§ **About this task**: Looking at the records below, state how many lines include the string "birthdate" and add nothing further.

Collected data:
:::::
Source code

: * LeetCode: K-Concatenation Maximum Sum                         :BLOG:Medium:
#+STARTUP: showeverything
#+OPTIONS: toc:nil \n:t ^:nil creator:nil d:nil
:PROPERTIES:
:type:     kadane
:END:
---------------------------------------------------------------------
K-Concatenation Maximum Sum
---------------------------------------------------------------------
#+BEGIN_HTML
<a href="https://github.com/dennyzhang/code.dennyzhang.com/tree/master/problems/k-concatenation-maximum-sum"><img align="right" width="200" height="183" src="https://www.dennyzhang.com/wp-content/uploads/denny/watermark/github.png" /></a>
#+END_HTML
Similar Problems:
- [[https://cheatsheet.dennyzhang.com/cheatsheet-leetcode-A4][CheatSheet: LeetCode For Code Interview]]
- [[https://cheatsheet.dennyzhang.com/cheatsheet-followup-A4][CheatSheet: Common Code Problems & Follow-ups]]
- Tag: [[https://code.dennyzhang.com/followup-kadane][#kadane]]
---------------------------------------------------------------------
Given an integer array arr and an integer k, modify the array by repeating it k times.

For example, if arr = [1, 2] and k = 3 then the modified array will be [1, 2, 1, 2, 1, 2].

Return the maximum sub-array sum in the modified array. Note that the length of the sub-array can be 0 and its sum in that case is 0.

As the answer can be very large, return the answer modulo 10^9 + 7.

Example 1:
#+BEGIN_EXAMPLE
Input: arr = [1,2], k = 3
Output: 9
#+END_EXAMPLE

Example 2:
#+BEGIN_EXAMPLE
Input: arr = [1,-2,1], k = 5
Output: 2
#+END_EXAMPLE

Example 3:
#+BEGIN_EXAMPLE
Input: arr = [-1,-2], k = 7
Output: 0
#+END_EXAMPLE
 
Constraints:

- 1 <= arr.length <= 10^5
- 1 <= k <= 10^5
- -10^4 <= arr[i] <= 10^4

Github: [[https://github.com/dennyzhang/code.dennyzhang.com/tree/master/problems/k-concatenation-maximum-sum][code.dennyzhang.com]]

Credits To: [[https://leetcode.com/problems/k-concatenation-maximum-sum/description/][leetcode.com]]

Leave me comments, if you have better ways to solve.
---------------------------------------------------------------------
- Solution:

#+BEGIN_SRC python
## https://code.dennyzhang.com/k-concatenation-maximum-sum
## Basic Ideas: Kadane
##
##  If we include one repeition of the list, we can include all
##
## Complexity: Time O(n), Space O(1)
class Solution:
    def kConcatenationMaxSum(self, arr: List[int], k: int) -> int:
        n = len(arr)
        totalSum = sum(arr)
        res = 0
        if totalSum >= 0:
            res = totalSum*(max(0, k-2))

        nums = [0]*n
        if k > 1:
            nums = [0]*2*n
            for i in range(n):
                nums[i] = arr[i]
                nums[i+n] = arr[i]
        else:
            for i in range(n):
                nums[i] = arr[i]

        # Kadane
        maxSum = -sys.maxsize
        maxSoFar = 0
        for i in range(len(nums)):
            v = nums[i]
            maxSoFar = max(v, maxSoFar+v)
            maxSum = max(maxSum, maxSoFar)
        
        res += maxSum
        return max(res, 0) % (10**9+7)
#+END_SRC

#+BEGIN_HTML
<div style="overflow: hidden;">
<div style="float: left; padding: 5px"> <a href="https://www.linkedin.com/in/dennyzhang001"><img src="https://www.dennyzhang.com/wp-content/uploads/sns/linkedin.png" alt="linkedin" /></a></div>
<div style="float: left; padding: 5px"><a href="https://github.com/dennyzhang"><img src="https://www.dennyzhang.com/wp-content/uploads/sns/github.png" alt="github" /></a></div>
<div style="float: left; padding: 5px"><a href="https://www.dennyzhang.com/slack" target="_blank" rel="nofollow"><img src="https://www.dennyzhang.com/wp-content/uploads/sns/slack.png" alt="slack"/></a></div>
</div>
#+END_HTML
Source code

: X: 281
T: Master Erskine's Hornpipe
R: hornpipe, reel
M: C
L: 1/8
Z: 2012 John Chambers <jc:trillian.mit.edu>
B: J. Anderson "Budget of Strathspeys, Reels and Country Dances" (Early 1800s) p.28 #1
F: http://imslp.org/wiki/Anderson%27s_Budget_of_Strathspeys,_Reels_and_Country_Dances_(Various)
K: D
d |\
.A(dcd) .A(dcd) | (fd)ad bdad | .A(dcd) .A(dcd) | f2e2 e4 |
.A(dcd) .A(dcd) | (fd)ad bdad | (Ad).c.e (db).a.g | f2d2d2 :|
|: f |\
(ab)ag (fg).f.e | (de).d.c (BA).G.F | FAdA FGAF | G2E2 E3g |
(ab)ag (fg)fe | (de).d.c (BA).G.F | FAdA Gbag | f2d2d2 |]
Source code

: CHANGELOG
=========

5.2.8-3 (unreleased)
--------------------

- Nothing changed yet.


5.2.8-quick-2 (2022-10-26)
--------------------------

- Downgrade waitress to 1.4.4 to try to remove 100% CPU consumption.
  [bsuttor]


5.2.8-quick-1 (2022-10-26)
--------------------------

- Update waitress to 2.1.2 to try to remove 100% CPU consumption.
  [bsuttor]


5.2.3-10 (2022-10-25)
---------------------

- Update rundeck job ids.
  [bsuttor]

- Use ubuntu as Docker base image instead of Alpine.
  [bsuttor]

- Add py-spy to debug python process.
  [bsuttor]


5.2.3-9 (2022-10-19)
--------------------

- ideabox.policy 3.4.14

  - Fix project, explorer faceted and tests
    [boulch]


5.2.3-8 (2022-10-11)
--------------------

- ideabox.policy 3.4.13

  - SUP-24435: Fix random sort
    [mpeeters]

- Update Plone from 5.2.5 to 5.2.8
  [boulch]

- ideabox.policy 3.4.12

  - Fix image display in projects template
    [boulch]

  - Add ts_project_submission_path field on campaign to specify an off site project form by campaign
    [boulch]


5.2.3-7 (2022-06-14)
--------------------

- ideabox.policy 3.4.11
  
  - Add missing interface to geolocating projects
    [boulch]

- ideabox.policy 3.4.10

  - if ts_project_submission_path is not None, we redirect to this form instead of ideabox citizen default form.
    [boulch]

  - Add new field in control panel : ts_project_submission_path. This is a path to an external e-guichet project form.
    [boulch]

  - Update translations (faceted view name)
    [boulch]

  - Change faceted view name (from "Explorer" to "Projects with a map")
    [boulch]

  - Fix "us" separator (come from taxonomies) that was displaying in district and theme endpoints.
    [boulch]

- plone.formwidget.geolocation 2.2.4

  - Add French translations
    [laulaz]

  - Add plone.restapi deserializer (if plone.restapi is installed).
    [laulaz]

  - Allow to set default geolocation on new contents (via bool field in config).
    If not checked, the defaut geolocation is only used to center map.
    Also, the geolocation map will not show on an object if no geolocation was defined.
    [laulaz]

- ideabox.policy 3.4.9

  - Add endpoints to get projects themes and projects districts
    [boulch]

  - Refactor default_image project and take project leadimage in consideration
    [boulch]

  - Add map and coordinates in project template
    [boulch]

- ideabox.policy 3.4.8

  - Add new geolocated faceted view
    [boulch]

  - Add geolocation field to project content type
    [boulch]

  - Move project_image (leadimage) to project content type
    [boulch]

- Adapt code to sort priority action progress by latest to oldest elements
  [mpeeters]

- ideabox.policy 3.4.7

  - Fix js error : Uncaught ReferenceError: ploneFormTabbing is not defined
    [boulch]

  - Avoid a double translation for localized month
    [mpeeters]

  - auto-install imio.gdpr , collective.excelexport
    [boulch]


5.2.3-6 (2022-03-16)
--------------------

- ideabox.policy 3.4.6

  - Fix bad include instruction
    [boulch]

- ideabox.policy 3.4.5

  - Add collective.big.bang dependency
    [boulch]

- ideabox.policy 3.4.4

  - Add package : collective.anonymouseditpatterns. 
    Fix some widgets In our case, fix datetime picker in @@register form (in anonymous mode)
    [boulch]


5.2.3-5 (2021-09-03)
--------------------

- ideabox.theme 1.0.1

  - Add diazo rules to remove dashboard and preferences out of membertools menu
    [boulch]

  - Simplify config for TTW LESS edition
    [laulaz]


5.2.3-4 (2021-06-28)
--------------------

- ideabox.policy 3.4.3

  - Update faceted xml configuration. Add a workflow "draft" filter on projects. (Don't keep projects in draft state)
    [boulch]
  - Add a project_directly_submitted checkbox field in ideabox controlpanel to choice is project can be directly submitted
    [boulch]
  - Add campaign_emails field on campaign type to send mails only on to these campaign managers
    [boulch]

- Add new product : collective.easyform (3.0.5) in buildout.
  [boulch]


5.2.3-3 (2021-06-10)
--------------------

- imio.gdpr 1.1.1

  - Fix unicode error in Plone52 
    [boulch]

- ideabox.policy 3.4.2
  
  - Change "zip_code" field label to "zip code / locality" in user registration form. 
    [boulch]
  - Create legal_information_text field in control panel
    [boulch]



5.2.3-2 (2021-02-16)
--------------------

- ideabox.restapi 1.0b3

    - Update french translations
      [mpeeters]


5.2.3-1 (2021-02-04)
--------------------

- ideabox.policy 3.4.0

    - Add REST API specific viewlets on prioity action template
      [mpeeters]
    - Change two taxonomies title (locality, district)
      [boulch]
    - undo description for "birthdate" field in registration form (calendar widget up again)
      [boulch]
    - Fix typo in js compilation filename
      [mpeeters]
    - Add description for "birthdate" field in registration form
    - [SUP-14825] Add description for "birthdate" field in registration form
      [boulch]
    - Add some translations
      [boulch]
:::::
§ **Response area**: 3